[Warning: this is a cheesy post. It happens every year at this time and always will. If you know me, you know this part of my story and that I believe in remembrance of things past because of the deeper celebration/joy it brings to the now. The older I get, the more I appreciate this part of my story because of how it continues to shape how I see and capture people. The flaws and idiosyncrasies are the best part of all of us.]
Eleven years ago this August third, the period at the end of my life almost inked the page. What could have been a day of mourning became a day of joy. Kenz’s life day, as friends have begun to call it. When I talk to people about it, some say I’m so sorry, and others I wouldn’t wish that on anyone, especially you.
And while I understand those responses and would probably say the same thing to someone who faced the same thing, I wouldn’t change it for the world.
It think it’s true (and a little sad) that it’s often when we’re about to lose all we have that we realize the value of what we have in front of us. Like watching my dog Willie get hit by about 5 cars in a row when I was little. Surely that fifth one would have killed him but that tank of a mutt kept getting back up. After that day, I saw a direct correlation between how much I roller-bladed with him and how much I loved him. Looking back, I probably could have showed my gratitude for his not dying a bit differently. Those cars didn’t kill him but surely my rollerblading shenanigans took years off his life, even with his magical mutt blood.
I’m fairly cynical but don’t think it’s wrong to say that it often takes trauma to shake us.

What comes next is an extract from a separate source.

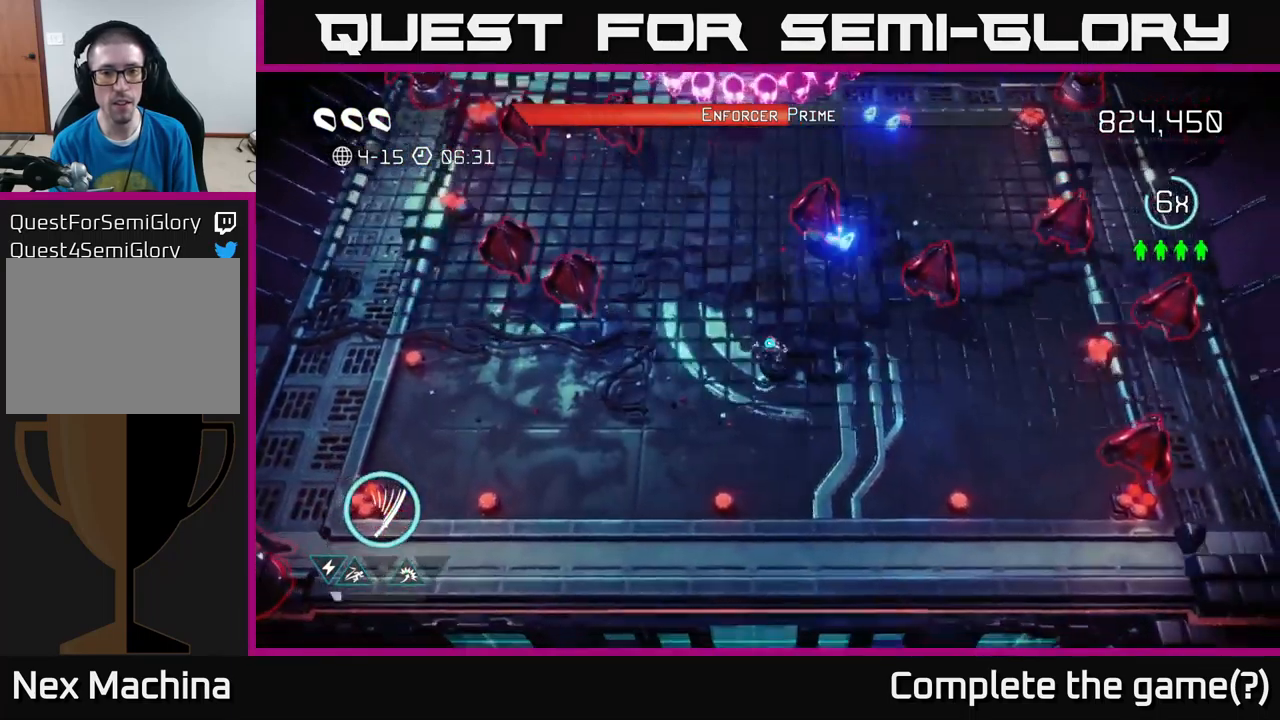
{"buttons": [], "left_stick": "right", "right_stick": "up-right", "events": [[250, "left_stick", "right"]]}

It’s just too easy to get comfortable.
We all have those moments in life where if x hadn’t happened, I wouldn’t be y. I’d like to know those defining moments of every person I photograph on the streets of this city.
A lot of people in my life are hurting right now. Family stresses, jobs lost, blows at the job one does have, difficulties conceiving or an inability to keep the baby once pregnant, anxiety about next year in high school or despair about the next ten of marriage.
Will those circumstances be those peoples August 3rd? Or is it their second, fifth, tenth? It seems some people continue to face those dark places again and again.
This month is going to be wonderful. Much travel to states all over the country. Being a part of one of my best friend’s weddings, and to a man I love for her. Shooting a personal project that’s fulfilling and invigorating. Working with clients who are the cream of zee crop.
Life is full and exhausting and sweet and impossible and awesome.
As you know, I’m a lover of playlists for different seasons. This one includes songs from that month in 2002. They’re fairly obvious and Darcy, I’ll always think of you when humming or pitifully attempting to sing along to Dashboard’s whiny lyrics. The rest are songs I’ve been enjoying lately as I fly to and fro and/or shoot the streets of New York.
Wherever you are today, know that you are loved beyond compare. And if you’re at your end, shoot me a line. Or more importantly, look up and cry out. You will be answered in your distress.
Kenz ( + Mel, who’s been such a big advocate of living life well regardless of how much sh*t hits the fan.)